O menino acordou atacado. Quando fui chamá-lo, ele não deu “bom dia”. Primeiro deu uma resmungada sobre querer dormir mais, depois pulou da cama na direção da estante de livros porque queria levar um livro para a escola.
Sim, esse interesse por livros é fofinho. Sim, a escola permite que eles levem livros e revistas para que as tias leiam para eles nos horários de recreação. Mas nós temos regras em casa: 1) não pode levar livros muito novos (porque eventualmente o livro volta destruído), 2) não pode levar livros de estimação (tenho meus livros infantis guardados há mais de 30 anos e eles não saem daqui nem a pau, 3) não pode ser muito grande (porque não cabe na mochila) e 4) nem muito pesado (porque vamos e voltamos da escola a pé). Dito isso, eu selecionei algumas opções que se enquadram nas regras e deixei ele escolher.
Mas ele queria brigar.
Ele queria aquele velho mas pesado, aquele grande mas levinho, aquele outro novo mas que ele ia cuidar bem. Isaac, eu já tinha te dado as opções e você ia ter que escolher entre aquelas.

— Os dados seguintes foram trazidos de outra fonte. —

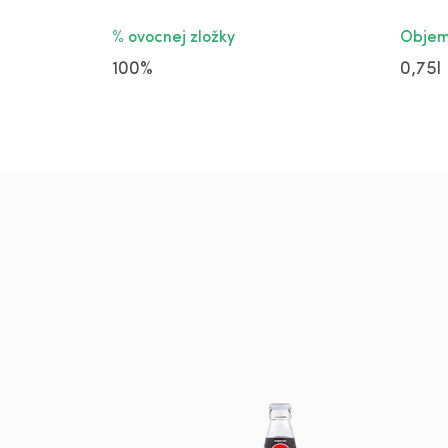
% ovocnej zložky
Obje
100%
0,75l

“Especialistas” em comportamento infantil vão dizer “você devia ter dito que não ia levar nenhum e pronto” ou “você devia ter deixado ele levar qualquer um”. Mas a criança tava a fim de brigar, ia sair treta de qualquer jeito. Ele achou ruim as opções que eu dei, teria achado tão ruim quanto não levar nada, e teria demorado séculos para escolher alguma coisa se eu deixasse livre (Isaac não é lá muito decidido e geralmente tem treta porque ele demora pra escolher, não aceita sugestões e depois fica trocando o brinquedo antes de sair de casa e é um saco).
Enfim, era dia de tetra no matter what. Quando ele percebeu que não ia ganhar e que teria que escolher entre as opções que eu dei, ele partiu pra agressão.

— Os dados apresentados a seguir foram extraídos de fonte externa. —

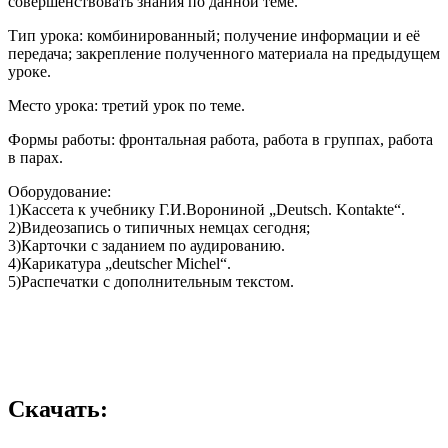
совершенствовать знания по данной теме.
Тип урока: комбинированный; получение информации и её
передача; закрепление полученного материала на предыдущем
уроке.
Место урока: третий урок по теме.
Формы работы: фронтальная работа, работа в группах, работа
в парах.
Оборудование:
1)Кассета к учебнику Г.И.Ворониной „Deutsch. Kontakte“.
2)Видеозапись о типичных немцах сегодня;
3)Карточки с заданием по аудированию.
4)Карикатура „deutscher Michel“.
5)Распечатки с дополнительным текстом.
Скачать:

Mano, como dá raiva ver a sua criança te xingando e falando palavrões. “PUTAQUEOPARIU VOCÊ É UMA IDIOTA” e “EU NÃO VOU TOMAR A PORRA DO CAFÉ DA MANHÔ foram algumas dessas agressões. Dele, só pra deixar claro.
O que mais odeio na maternidade é sentir raiva. Todo o resto é gerenciável (as contas pra pagar, o trabalho, as preocupações, a privação de liberdade). Mas sentir raiva de criança é enlouquecedor. Porque é assim ó: 1) dá raiva mesmo e 2) eu me sinto muito imatura já que sou o adulto da relação e deveria me controlar e nem sempre consigo e o sentimento que vem é raiva.
Não tô falando de irritação ou cansaço por coisas do dia a dia, tô falando daquela raiva que dá e que te faz pensar se existe uma forma legal de jogar fora e nunca mais ter que ver a criatura.
Mas a gente tem que ser madura.
Se fosse um namorado fazendo o que Isaac fez ontem, eu teria terminado ali mesmo para nunca mais voltar, mas é meu filho e não tenho essa opção (infelizmente).
Tudo isso às 6h30 da manhã, mano.
Aí vem a pior parte: ele tinha que ir para a escola. Não só ir para escola, ele tinha que passar o dia lá e ficar bem na escola. Porque se ele segue o nervosismo, a irritação e as agressões na escola, a coordenadora iria me ligar e estragar ainda mais meu dia – isso se não me pedissem para buscar a criatura que eu já não queria mais ver naquela hora. Eu ia me ferrar mais ainda. Tudo o que eu queria era jogar a criança portão adentro da escola e correr dali. Queria aquelas horas longe do ser para curar minha raiva e meus pensamentos de como sair daquela relação. Eu sinceramente não queria desculpá-lo, eu não queria lidar com aquilo, queria só que ele sumisse.
Mas eu tive que passar por cima de tudo o que eu estava sentindo e, quando ele acalmou e pediu desculpas, eu tive que fingir que tava tudo bem, que eu entendia e que desculpava, apenas para que o ser entrasse na escola minimamente recomposto e me deixasse em paz.
Eu sei bem que ele tem 6 e eu tenho 36, e que é difícil para ele controlar emoções e frustrações, mas ontem eu me senti o mais puro saco de pancadas. E precisar desculpar forçadamente apenas para conseguir ficar longe dele foi muito difícil, porque fez a minha frustração com a situação aumentar.
Nossa, mano, como é difícil sentir raiva.